See the puzzle here.

See my full solution here.

Part 1

I think it would be easy to over-complicate part 1, but all I needed to do was look at the "pipe" at the current position and determine which direction to go. I kept track of the previous position so I could determine which way to go next (since we can't go backward).

if(pipe === 'F' && (previousPos === undefined || previousPos.row === currentPos.row)) {
 // Go down
 currentPos.row++;
} else if(pipe === 'F') {
 // Go right
 currentPos.col++;
} else if(pipe === '|' && (previousPos === undefined || previousPos.row === currentPos.row - 1)) {
 // Go down
 currentPos.row++;
} else if (pipe === '|') {
 // Go up
 currentPos.row--;
} else if(pipe === '7' && (previousPos === undefined || previousPos.row === currentPos.row)) {
 // Go down
 currentPos.row++;
} else if(pipe === '7') {
 // Go left
 currentPos.col--;
} else if(pipe === 'L' && (previousPos === undefined || previousPos.row === currentPos.row)) {
 // Go up
 currentPos.row--;
} else if(pipe === 'L') {
 // Go right
 currentPos.col++;
} else if(pipe === 'J' && (previousPos === undefined || previousPos.row === currentPos.row)) {
 // Go up
 currentPos.row--;
} else if(pipe === 'J') {
 // Go left
 currentPos.col--;
} else if(pipe === '-' && (previousPos === undefined || previousPos.col === currentPos.col - 1)) {
 // Go right
 currentPos.col++;
} else if (pipe === '-') {
 // Go left
 currentPos.col--;
}

Every time you take a step, you increment a counter, and then the answer at the end is this distance divided by 2, since halfway through the loop is always the farthest point.

Part 2

In short, part 2 was insane.

In this part of the challenge, we had to find how many squares are "inside" of the main loop of pipe. Even more challenging: spaces that are between adjacent/parallel pipes are considered "outside" the loop.

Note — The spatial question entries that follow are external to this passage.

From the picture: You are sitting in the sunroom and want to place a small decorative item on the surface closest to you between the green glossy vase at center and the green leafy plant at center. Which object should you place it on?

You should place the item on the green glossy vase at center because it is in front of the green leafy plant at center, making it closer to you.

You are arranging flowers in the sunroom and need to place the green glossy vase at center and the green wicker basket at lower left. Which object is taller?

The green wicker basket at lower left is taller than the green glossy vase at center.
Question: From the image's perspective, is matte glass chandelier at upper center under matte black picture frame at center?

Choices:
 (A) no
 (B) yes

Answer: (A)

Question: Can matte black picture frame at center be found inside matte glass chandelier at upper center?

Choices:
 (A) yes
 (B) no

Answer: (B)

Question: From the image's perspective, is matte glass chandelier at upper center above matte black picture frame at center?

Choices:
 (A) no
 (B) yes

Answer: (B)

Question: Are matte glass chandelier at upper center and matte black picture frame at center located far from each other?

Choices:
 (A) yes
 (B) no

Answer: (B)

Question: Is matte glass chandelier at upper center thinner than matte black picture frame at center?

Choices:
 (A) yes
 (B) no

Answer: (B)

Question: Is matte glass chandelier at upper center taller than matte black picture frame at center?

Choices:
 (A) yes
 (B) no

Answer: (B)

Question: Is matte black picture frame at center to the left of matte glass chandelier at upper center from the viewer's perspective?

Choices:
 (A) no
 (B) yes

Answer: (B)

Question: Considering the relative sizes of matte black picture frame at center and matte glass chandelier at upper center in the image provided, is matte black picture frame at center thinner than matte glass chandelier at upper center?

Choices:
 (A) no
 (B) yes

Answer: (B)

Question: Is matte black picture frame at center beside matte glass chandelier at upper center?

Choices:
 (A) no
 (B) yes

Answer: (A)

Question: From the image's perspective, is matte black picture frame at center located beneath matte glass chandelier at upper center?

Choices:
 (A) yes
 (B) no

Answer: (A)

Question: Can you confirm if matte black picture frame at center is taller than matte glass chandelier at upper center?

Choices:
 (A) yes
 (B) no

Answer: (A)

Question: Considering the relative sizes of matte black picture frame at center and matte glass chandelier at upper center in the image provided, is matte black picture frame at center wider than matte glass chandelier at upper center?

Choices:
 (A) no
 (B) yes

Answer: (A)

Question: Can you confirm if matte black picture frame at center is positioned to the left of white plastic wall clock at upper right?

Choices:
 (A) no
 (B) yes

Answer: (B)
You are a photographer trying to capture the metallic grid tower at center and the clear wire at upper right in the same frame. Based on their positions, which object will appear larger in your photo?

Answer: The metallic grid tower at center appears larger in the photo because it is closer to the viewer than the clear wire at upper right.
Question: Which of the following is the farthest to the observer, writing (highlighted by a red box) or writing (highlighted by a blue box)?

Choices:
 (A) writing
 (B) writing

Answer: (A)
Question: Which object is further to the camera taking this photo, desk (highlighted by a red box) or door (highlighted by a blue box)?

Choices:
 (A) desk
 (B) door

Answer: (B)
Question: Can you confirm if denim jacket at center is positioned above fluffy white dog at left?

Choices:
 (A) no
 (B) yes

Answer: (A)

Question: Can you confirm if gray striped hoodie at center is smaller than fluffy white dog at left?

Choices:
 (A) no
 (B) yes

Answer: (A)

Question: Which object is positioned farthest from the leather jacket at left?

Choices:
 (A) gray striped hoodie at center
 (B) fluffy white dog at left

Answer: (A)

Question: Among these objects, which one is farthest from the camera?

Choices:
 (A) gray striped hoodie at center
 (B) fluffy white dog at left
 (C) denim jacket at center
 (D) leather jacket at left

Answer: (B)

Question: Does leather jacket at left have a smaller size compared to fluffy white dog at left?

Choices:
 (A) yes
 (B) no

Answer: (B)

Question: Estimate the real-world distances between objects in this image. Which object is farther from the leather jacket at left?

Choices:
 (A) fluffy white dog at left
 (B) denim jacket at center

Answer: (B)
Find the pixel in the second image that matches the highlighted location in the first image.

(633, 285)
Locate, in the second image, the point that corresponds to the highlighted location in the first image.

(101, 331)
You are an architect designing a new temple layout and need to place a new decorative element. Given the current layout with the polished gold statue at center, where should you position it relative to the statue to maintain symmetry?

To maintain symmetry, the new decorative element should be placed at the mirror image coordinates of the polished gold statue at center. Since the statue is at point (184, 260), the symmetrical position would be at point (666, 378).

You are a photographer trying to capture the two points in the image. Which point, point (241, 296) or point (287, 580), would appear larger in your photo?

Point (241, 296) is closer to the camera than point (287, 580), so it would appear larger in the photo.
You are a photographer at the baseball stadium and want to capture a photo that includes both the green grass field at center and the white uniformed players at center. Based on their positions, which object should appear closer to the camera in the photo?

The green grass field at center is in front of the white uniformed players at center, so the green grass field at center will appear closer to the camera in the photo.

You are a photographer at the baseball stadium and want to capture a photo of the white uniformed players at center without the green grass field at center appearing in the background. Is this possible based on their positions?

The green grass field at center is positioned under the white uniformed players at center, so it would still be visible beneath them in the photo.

I feel like there might be a lot of creative solutions for this problem, but what I landed on was "blowing up" the pipe map so that the tight spaces between parallel pipes were actual squares that could be considered part of any traversing algorithm. Any square I added this way I marked with an X (unless it was an extension of a pipe) so that it wouldn't be counted at the end.

I surrounded the map with O's, indicating "outside" and then I alternated between starting from the top or starting from the bottom and turned .'s into O's as I found they were adjacent. I kept looping this way until the count of inside spaces stopped changing.